Вскоре мы их увидели: их было не менее дюжины, малышей в возрасте от четырех до восьми лет, которые самозабвенно играли на тесном пространстве между каналом и стенкой, едва заметные в сумрачном свете фонарей. На большинстве была скромная и грязная одежда, хотя трое или четверо были одеты весьма элегантно, словно только что покинули свою гувернантку, дожидающуюся их на скамейке парка. Однако никого из них, как видно, эта разница не беспокоила, поскольку они беззаботно играли, не замечая пока что между собой различий, какие замечаем мы, взрослые, причем даже неосознанно. Разбившись на группки вдоль дорожки, на фоне арок они казались участниками нескольких диорам: самые маленькие, взявшись за руки, водили хоровод и напевали известную детскую песенку; рядом с ними две девочки постарше играли в классики, нарисованные на грязном полу; чуть дальше другие две девочки крутили веревочку, через которую прыгала третья, с длинными косами, взлетавшими вверх при каждом ее движении; из темного туннеля вдруг выбежали несколько мальчиков вслед за обручем, который один из них подгонял палочкой, и, не раздумывая, вклинились в еще одну группу, соревновавшуюся в запуске волчков. Все они были настолько поглощены своими играми, что не обращали на нас внимания, пока мы не приблизились к ним метров на десять. Тогда они прекратили играть и уставились на пришельцев недоверчиво и даже с легкой досадой, потому что эти восемь взрослых, стоявших перед ними, могли помешать их забавам, словно по волшебству появившись в царстве, которое они, наверно, уже считали принадлежавшим только им и где единственными действующими правилами были правила их игр. Однако достаточно было вглядеться в них, чтобы понять, что очень скоро, когда новизна этой неожиданной свободы пройдет, их охватит страх при мысли, что они остались одни, без поддержки взрослых, став вдруг совершенно беззащитными. Спустя несколько секунд, в течение которых обе стороны с явным удивлением рассматривали друг друга, Эмма и Джейн с осторожностью многоопытных нянь подошли к ним и присели на корточки, чтобы находиться с ними на одном уровне.

– Здравствуйте, дети, – сладким голосом произнесла жена Уэллса и улыбнулась. – Меня зовут Джейн, а это моя подруга Эмма…

– Здравствуйте! – нараспев вторила ей Эмма. – Не бойтесь, мы не сделаем вам ничего плохого. Мы хотим только поздороваться с вами, ведь правда? – повернулась она к Джейн, и та энергично закивала, не переставая при этом улыбаться.

Дети продолжали смотреть на них широко открытыми глазами, не двигаясь с места. Но вот один из них вдруг разрушил неподвижность картины, начав яростно чесаться, и это привело к тому, что обруч, который он придерживал ногой, медленно покатился вперед и, покружив немного, оказался возле ног женщин, где и замер, звякнув напоследок своей латунью. Эмма не упустила возможности: она подняла обруч и сделала вид, что восхищена им.

– Какой замечательный обруч, – сказала она. – Когда я была маленькая, у меня был такой же, только из дерева, а этот, кажется… железный?

– Это обруч от бочки, мэм. Они катятся гораздо лучше, чем деревянные, и к тому же прочнее, – объяснил, по-видимому, самый старший из них – худенький парнишка с копной вьющихся волос, падавших ему на глаза.

– В самом деле? – проявила интерес Эмма. – А я не знала. И где ты его раздобыл… э-э-э… кстати, как твое имя, мальчуган?

– Керли, – неохотно пробормотал он.

– Кертис? – притворилась, что не расслышала, Эмма. Стоявшие рядом девочки хихикнули.

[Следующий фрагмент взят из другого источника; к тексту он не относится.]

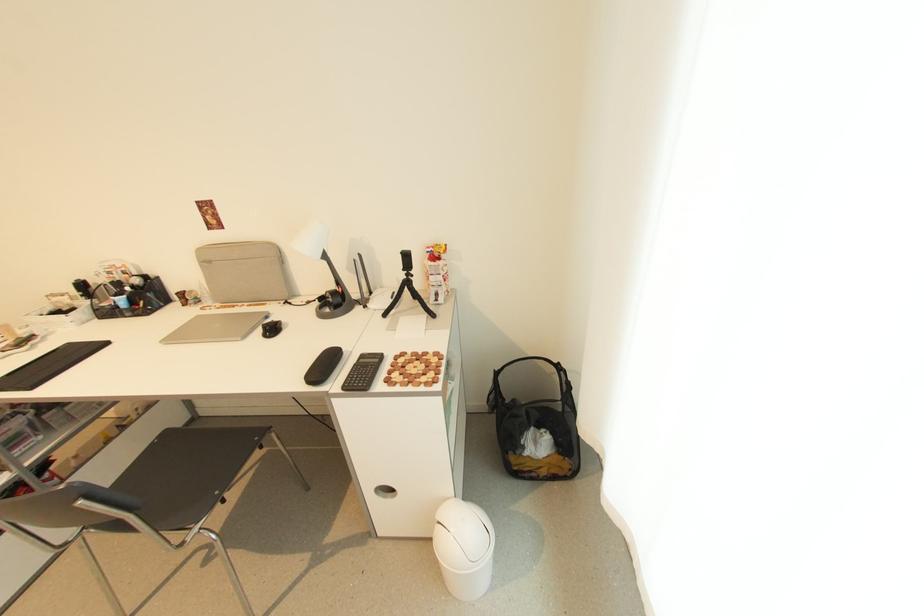
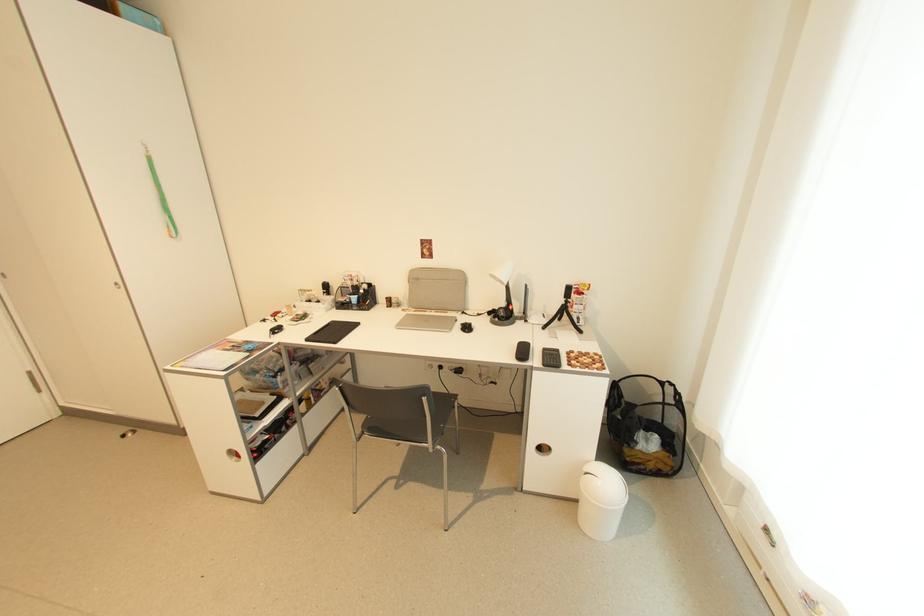
The point at (88, 530) is marked in the first image. Where is the corresponding point in the second image?

(368, 434)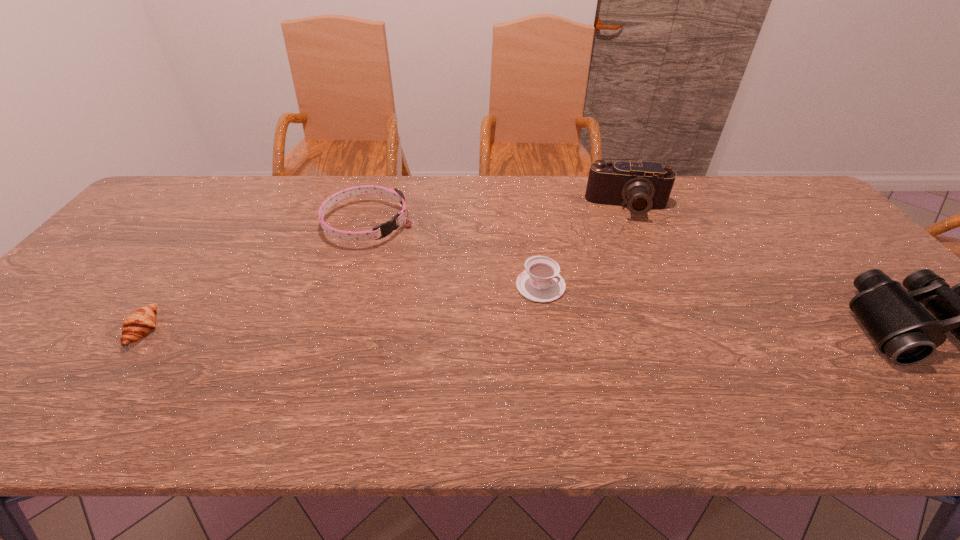
This screenshot has width=960, height=540. I want to click on the shortest object, so click(137, 325).

Where is `the leftmost object`? This screenshot has width=960, height=540. the leftmost object is located at coordinates [137, 325].

I want to click on the second object from right to left, so coord(640,186).

This screenshot has height=540, width=960. What are the coordinates of `dog collar` in the screenshot? It's located at (387, 228).

The width and height of the screenshot is (960, 540). I want to click on the third object from right to left, so click(x=541, y=282).

Locate an element on the screen. This screenshot has width=960, height=540. vacant space located on the front-facing side of the shortest object is located at coordinates (325, 329).

Identify the location of vacant space located on the front-facing side of the camera. The height and width of the screenshot is (540, 960). (630, 252).

At what (x,y) coordinates should I click in order to perform the action: click on vacant space located on the front-facing side of the camera. Please return your answer as a coordinate pair (x, y). The image size is (960, 540). Looking at the image, I should click on (630, 254).

Where is `vacant space located on the front-facing side of the camera`? The image size is (960, 540). vacant space located on the front-facing side of the camera is located at coordinates (628, 233).

What are the coordinates of `blank space located with the buckle on the second object from left to right` in the screenshot? It's located at (479, 287).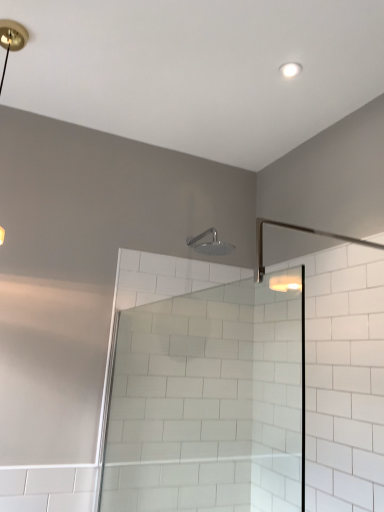
Question: In the image, is matte gold light fixture at upper left positioned in front of or behind clear glass shower door at center?

Choices:
 (A) front
 (B) behind

Answer: (B)

Question: From a real-world perspective, is matte gold light fixture at upper left positioned above or below clear glass shower door at center?

Choices:
 (A) above
 (B) below

Answer: (A)

Question: Which object is the closest to the satin nickel shower head at upper center?

Choices:
 (A) matte gold light fixture at upper left
 (B) clear glass shower door at center

Answer: (B)

Question: Which object is the closest to the matte gold light fixture at upper left?

Choices:
 (A) satin nickel shower head at upper center
 (B) clear glass shower door at center

Answer: (A)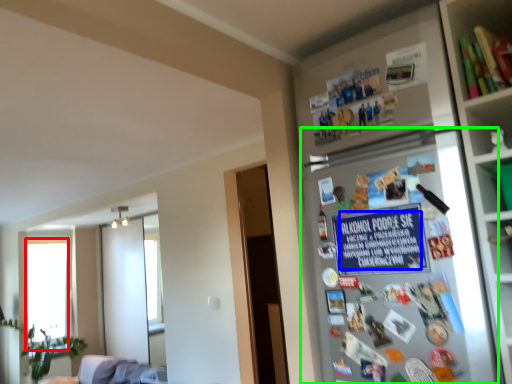
Question: Considering the real-world distances, which object is closest to window screen (highlighted by a red box)? writing (highlighted by a blue box) or fridge (highlighted by a green box).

– Керли, меня зовут Керли… это из-за моих волос, понимаете[9]9
  От англ. curly – «кудрявый».


[Закрыть]
… – встряхнул кудрявой шевелюрой паренек и на удивление взрослым жестом протянул девушке руку.

– Рада познакомиться с тобой, Керли, – ответила Эмма и пожала ему руку.

– Я тоже, Керли, – вторила ей Джейн.

Остальные дети сгрудились за спиной у Керли.

– А меня зовут Хобо, – вдруг произнес самый маленький мальчик, похожий на воробушка. Его держала за руку девочка постарше.

Мы неподвижно стояли за женщинами, но не потому, что проход был слишком узок, а из-за нашего скудного опыта общения с детьми и ободряюще заулыбались малышу, что, впрочем, могло ему не понравиться.